Bundesbank Chief Warns Of Threat To London’s Financial Industry
Jens Weidmann, the president of Germany’s central bank Bundesbank stated that Britian’s move to exit the European Union (EU) would have a severe impact on London’s position as a financial hub, since UK banks would lose access to the remaining 27 EU markets.
Weidmann said that a hard Brexit which is favoured by eurosceptics in the UK would result in the country losing access to the single trading market, following which UK banks would lose their right to operate seamlessly across all markets of Europe and enable Frankfurt to take over the role.
He stated that the passport which affords the companies to freely access EU markets is tied to the single market and will not be available if Britain leaves the European Economic Area.
The issue of passporting rights is crucial for Britain’s financial industry since it allows firms to use London as a base to provide services across Europe. With this removed, companies will need to necessarily shift to a location within the EU to retain their ability to service continental clients.

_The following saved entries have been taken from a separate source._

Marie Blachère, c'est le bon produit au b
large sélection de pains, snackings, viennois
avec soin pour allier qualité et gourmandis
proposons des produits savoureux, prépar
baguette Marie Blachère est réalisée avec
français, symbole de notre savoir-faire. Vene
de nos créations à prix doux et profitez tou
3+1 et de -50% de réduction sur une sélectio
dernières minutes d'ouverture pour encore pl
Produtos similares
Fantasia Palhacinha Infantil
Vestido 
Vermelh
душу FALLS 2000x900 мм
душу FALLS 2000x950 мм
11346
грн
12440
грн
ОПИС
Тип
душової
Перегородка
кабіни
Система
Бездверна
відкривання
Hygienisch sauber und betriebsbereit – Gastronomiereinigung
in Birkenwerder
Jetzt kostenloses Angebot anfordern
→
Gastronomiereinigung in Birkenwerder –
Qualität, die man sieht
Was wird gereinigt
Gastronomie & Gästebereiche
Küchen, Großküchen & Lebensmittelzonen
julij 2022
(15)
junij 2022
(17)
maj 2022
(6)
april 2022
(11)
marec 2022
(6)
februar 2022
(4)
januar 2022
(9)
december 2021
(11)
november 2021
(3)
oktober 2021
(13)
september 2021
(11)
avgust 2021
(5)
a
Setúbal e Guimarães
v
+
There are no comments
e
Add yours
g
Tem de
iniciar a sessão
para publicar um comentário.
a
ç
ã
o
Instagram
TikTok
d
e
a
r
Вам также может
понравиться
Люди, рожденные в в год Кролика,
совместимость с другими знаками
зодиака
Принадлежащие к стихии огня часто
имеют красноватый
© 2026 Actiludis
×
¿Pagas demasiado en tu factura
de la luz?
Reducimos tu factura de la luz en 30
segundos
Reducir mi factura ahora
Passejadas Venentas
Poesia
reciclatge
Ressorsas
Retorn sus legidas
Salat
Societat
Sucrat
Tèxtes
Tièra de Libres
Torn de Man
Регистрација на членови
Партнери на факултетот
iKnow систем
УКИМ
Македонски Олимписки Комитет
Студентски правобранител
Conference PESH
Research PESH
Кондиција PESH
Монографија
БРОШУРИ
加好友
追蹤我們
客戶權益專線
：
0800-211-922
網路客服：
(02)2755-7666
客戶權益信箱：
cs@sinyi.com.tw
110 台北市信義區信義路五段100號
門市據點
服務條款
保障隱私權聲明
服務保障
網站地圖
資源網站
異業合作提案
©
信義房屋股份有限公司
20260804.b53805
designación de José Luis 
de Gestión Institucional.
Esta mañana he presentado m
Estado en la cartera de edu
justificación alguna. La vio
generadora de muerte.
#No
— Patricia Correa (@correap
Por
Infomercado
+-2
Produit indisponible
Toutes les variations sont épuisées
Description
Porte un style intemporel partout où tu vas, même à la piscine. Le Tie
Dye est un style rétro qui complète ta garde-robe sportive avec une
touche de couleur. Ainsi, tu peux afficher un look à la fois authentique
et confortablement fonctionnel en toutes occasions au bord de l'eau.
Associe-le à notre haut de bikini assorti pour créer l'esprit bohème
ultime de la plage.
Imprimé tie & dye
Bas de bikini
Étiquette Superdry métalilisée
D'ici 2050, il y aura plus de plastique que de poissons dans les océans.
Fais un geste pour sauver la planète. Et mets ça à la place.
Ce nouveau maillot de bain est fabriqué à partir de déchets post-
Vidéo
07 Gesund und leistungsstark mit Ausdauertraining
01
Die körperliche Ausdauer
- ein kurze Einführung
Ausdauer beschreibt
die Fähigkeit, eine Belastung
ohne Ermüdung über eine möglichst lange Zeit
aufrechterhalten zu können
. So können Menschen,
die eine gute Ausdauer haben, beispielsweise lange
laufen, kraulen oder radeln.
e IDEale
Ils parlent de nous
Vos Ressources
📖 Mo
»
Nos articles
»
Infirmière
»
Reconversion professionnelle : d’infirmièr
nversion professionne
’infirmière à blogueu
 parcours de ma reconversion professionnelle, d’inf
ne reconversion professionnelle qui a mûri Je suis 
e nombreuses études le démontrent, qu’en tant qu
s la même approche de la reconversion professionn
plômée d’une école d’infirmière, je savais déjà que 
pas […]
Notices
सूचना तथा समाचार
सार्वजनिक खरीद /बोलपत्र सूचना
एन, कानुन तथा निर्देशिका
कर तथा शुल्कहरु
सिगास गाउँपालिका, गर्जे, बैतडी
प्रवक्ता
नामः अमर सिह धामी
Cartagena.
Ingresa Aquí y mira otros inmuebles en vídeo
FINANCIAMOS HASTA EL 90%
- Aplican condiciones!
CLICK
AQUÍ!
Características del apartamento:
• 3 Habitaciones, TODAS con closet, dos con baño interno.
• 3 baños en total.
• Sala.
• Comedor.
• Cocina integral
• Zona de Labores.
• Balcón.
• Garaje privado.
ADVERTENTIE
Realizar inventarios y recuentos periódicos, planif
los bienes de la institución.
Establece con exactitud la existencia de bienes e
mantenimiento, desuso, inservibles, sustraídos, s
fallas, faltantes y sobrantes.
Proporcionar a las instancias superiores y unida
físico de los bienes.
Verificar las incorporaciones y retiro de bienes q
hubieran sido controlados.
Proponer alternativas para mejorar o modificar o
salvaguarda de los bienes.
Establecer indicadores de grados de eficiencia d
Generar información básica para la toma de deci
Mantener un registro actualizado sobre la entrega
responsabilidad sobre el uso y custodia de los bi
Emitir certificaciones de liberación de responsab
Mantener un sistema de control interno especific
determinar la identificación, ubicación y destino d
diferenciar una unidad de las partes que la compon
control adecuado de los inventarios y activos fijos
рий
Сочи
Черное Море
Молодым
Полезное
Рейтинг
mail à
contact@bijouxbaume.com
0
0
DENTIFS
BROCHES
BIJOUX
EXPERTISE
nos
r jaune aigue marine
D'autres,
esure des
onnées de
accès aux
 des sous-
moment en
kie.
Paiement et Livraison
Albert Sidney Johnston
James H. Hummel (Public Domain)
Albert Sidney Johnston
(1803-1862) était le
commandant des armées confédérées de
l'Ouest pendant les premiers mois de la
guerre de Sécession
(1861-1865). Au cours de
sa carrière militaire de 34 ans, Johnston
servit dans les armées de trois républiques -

Recent data has shown that the majority of euro transactions handled in London are affiliates of foreign banks. In the aftermath of the referendum results, UK foreign secretary, Boris Johnson had sought to reassure U.S. banks that the UK would retain its single market access, enabling them to continue their operations from London.
However Weidmann has indicated that such a compromise might not be possible. He said that without passporting rights, several firms might consider shifting their headquarters from London to Frankfurt which is a major financial hub in its own right and an important centre for government and regulatory bodies. He however discounted the chances of a largescale migration from London to Frankfurt.
Weidmann has also warned against people assuming that the current rebound in UK markets signifies that Brexit’s impact has been overcome. He pointed out that Britain is yet to even apply to leave the EU so it was premature to suppose that the issue was resolved.
In a statement, Weidmann said
To assume on the basis of the developments so far that there won’t be any negative consequences would be to draw false conclusions. Great Britain is very closely tied to the EU and Germany. If you reduce these relations to that of a third country, it will suppress economic growth in Britain.